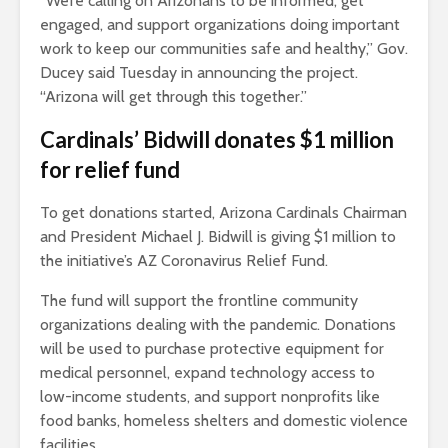
“We’re calling on Arizonans to be informed, get
engaged, and support organizations doing important
work to keep our communities safe and healthy,” Gov.
Ducey said Tuesday in announcing the project.
“Arizona will get through this together.”
Cardinals’ Bidwill donates $1 million
for relief fund
To get donations started, Arizona Cardinals Chairman
and President Michael J. Bidwill is giving $1 million to
the initiative’s AZ Coronavirus Relief Fund.
The fund will support the frontline community
organizations dealing with the pandemic. Donations
will be used to purchase protective equipment for
medical personnel, expand technology access to
low-income students, and support nonprofits like
food banks, homeless shelters and domestic violence
facilities.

--

▶ Task to carry out:
Set out every line from the material that contains the string "Cardinals".

▶ The answer:
Cardinals’ Bidwill donates $1 million
To get donations started, Arizona Cardinals Chairman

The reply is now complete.